Bonus de Musk : du storytelling financier à grande échelle 🙂
L’autre dimension de l’actualité SpaceX concerne le plan de rémunération annoncé pour Musk lui-même : 60 millions d’actions supplémentaires, conditionnées à ce que la capitalisation boursière de SpaceX atteigne 6 600 milliards de dollars. L’introduction en bourse est prévue pour cet été, autour d’une valorisation initiale de 1 500 milliards, soit douze fois ce qu’elle valait en 2022.
Il serait réducteur d’y voir un mécanisme de rétention. Musk n’a pas besoin d’être retenu de lui-même. Ce type de package sert surtout à maintenir la cohérence narrative pour les investisseurs sur le long terme. Le message implicite est simple : Musk croit personnellement que la capitalisation peut atteindre 6 600 milliards, au point d’en faire une condition contractuelle de sa rémunération. C’est du storytelling financier de haute précision, et il fonctionne… Crise en cours, bulle IA à venir, rien n’y fait…

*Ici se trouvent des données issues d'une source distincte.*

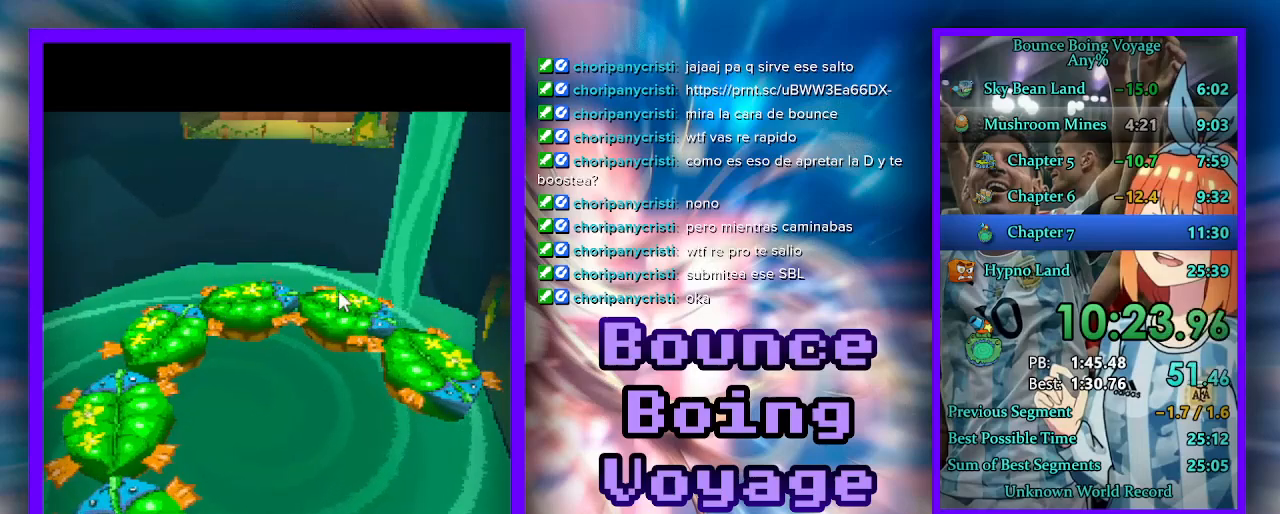
{"keys": ["d"], "events": []}
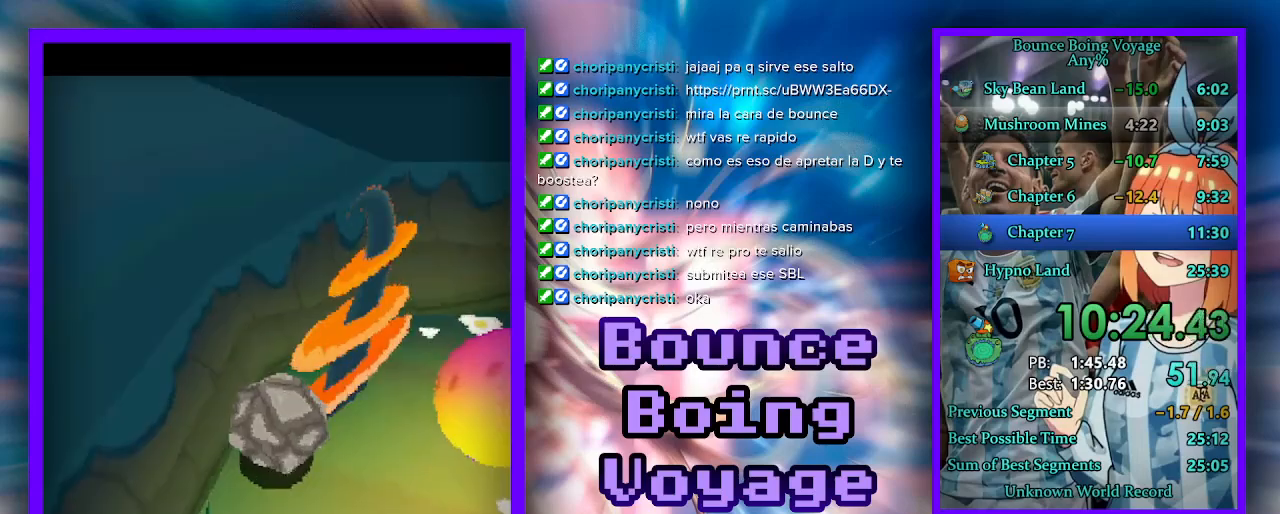
{"keys": ["d"], "events": []}
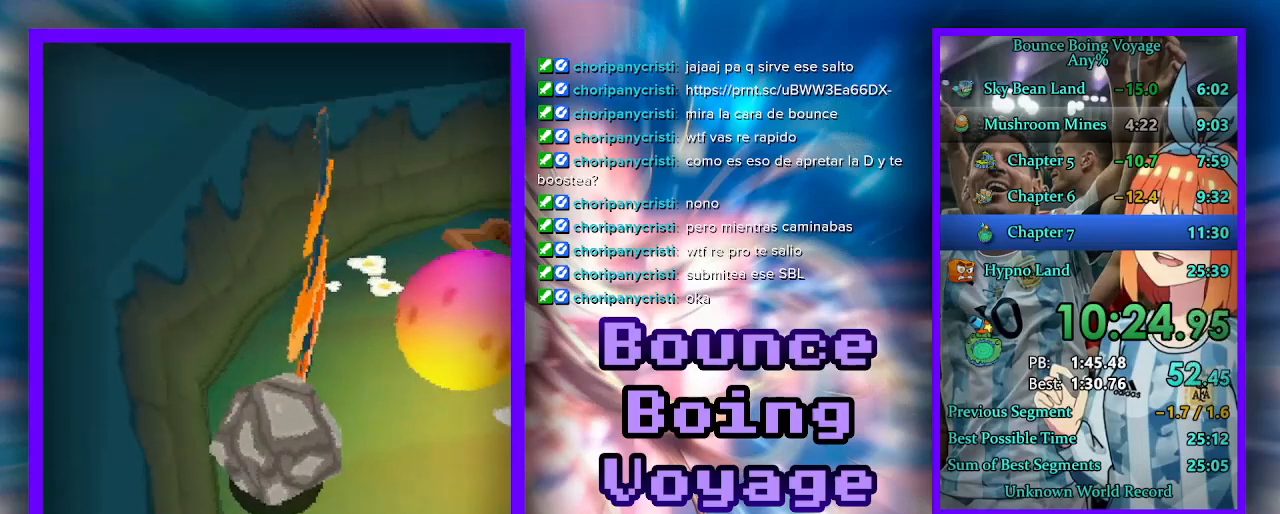
{"keys": ["w"], "events": [[267, "w", "down"], [500, "d", "up"]]}
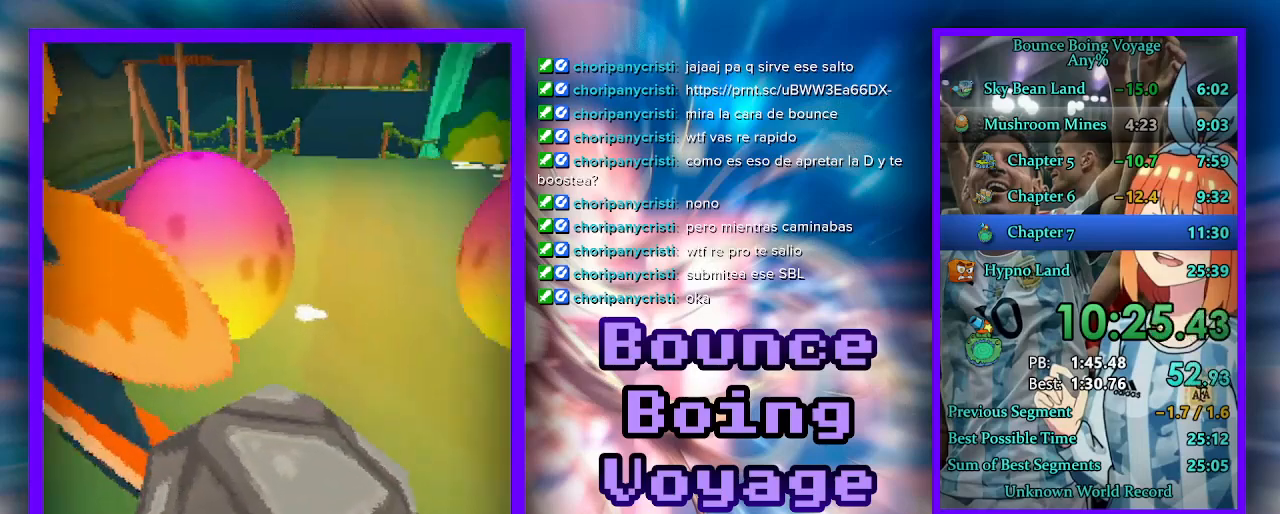
{"keys": ["w"], "events": []}
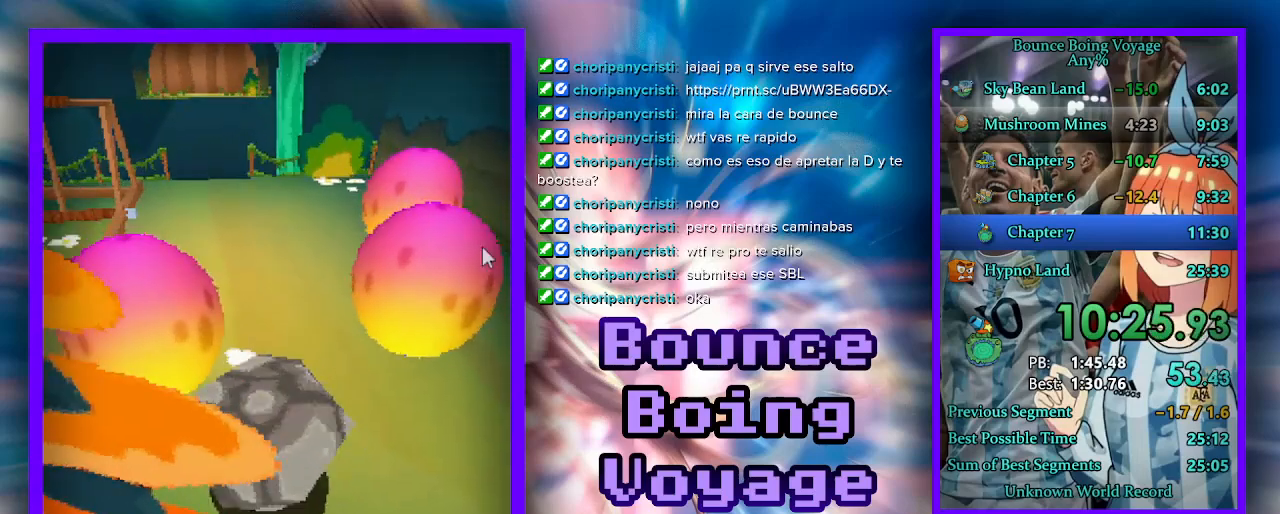
{"keys": ["w"], "events": []}
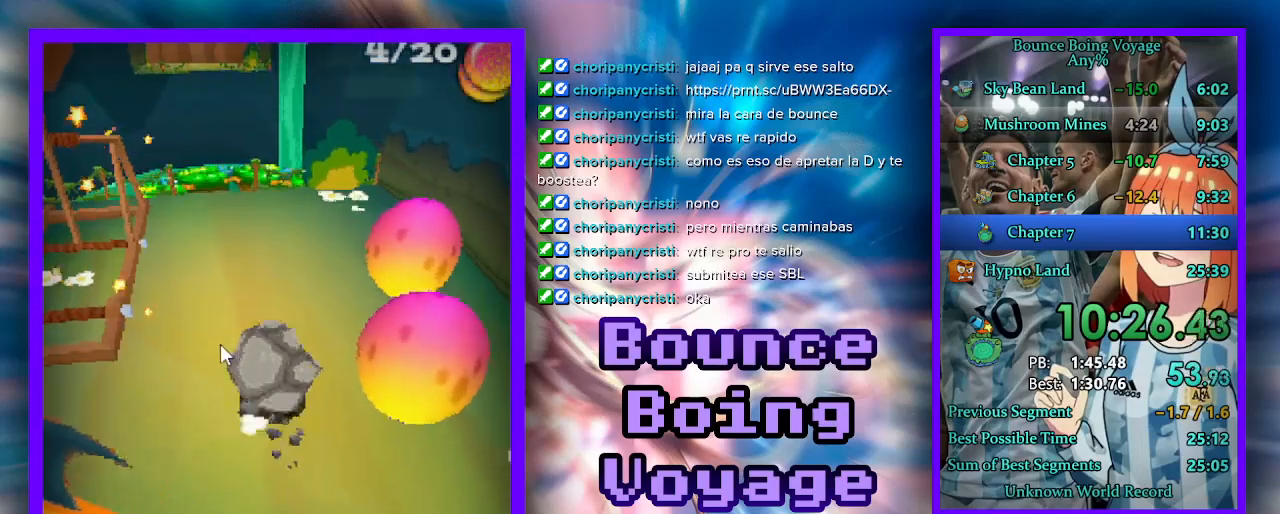
{"keys": ["a", "w"], "events": [[200, "a", "down"], [300, "a", "up"], [500, "a", "down"]]}
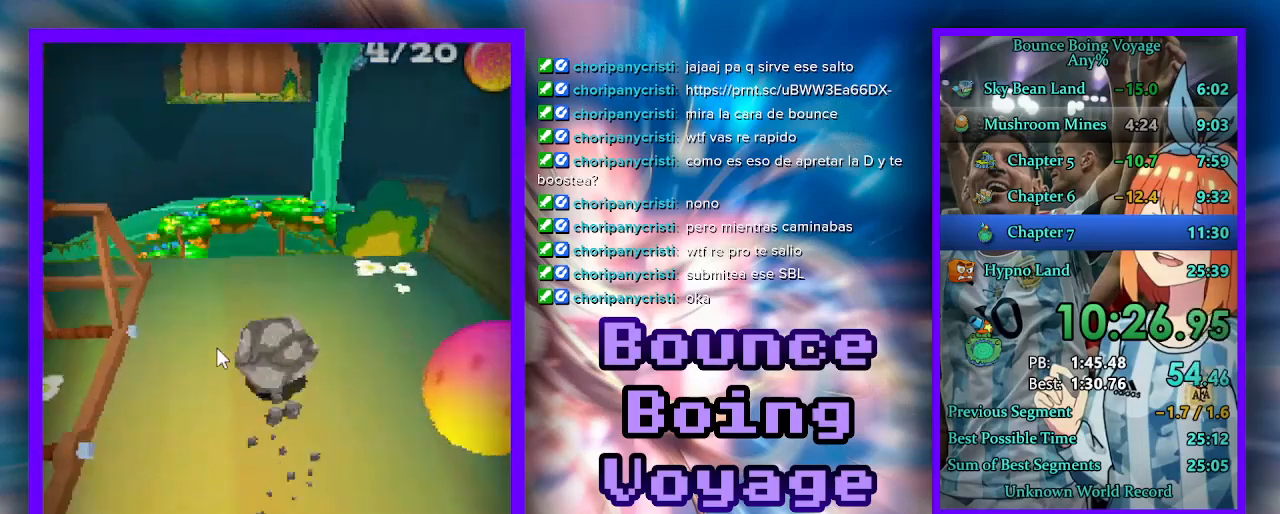
{"keys": ["w"], "events": [[133, "a", "up"], [267, "power", "down"], [300, "a", "down"], [400, "a", "up"], [467, "power", "up"]]}
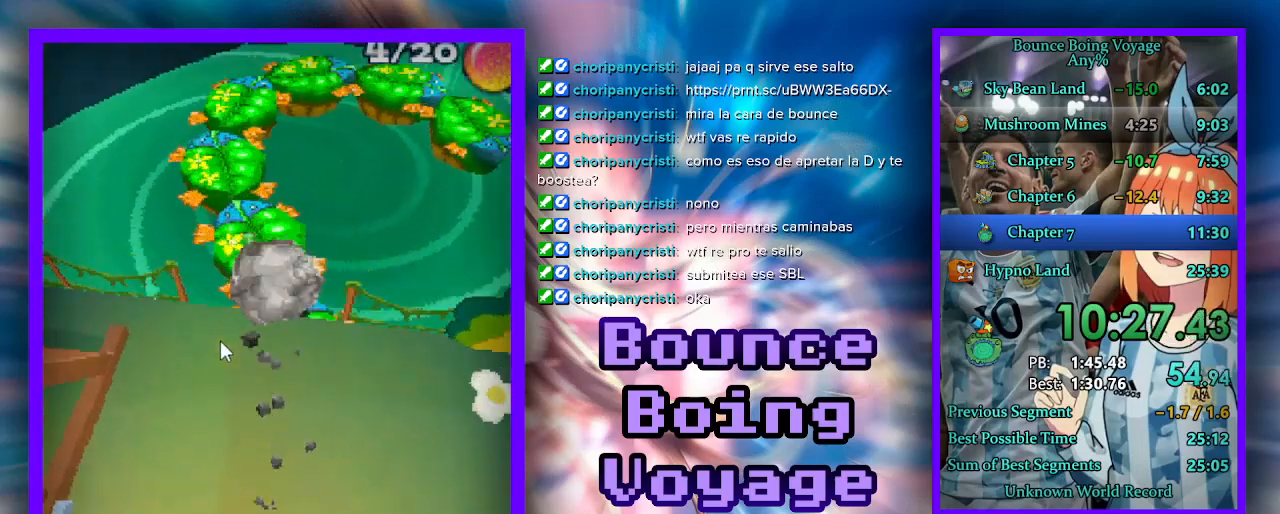
{"keys": ["a", "w"], "events": [[300, "a", "down"], [367, "a", "up"], [467, "a", "down"]]}
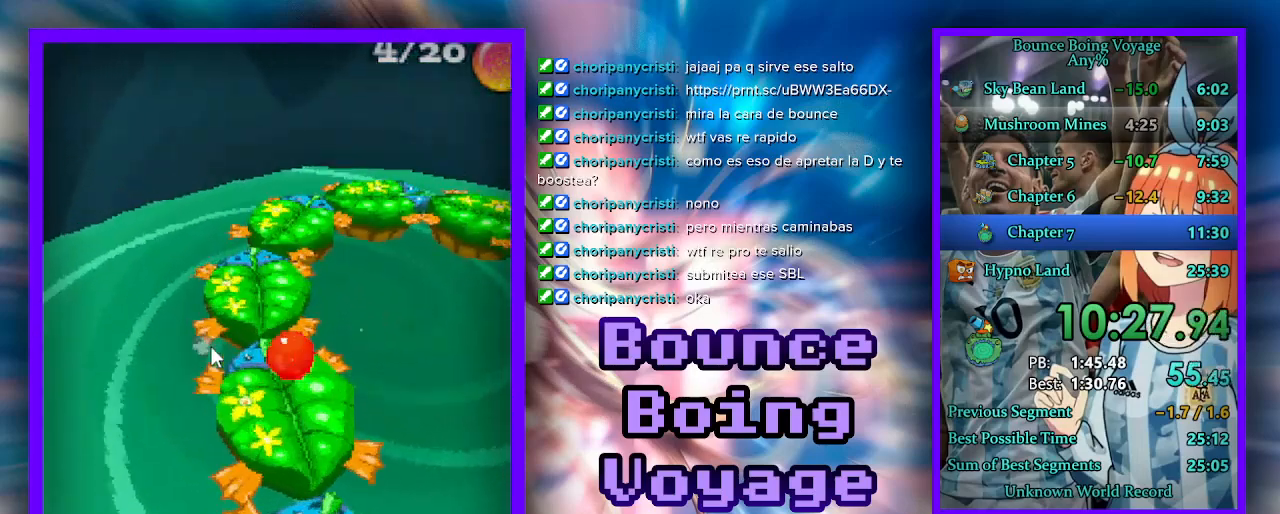
{"keys": ["a", "jump", "s"], "events": [[67, "w", "up"], [167, "s", "down"], [200, "jump", "down"], [300, "jump", "up"], [367, "jump", "down"], [400, "jump", "up"], [467, "jump", "down"]]}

Ce mécanisme n’est pas nouveau dans l’arsenal Musk. Tesla a bénéficié du même type de package l’année dernière, avec une cible à 8 500 milliards pour une entreprise alors valorisée autour de 1 000 milliards, dans un contexte de pivot vers les robotaxis et les robots humanoïdes dont le succès reste à démontrer. Les chances d’atteindre ces capitalisations fantastiques sont objectivement faibles. Mais ces objectifs entretiennent la foi des investisseurs sur un chemin qui promet d’être cahoteux.
Ce que ça dit de l’écosystème IA en 2026
La séquence xAI-Cursor illustre une réalité que les architectes d’entreprise observent de plus en plus souvent : dans la course à l’IA, les annonces de valorisation et les acquisitions défensives tendent à précéder les preuves de valeur produit. xAI a été achetée 250 milliards avant de démontrer sa supériorité technique. Cursor pourrait être racheté 60 milliards pour compenser ce que xAI n’a pas su construire seul.
Pour les DSI qui intègrent des briques IA dans leurs systèmes, qu’il s’agisse de Starlink pour la connectivité ou d’outils de codage assisté pour les équipes de développement, ce contexte invite à documenter plus sérieusement le risque fournisseur lié à la dépendance à un acteur dont la stabilité technique et organisationnelle est structurellement liée à un seul homme. Ce facteur gagnerait à figurer en bonne place dans les cartographies de risque SI, aux côtés des critères de sécurité et de conformité habituels.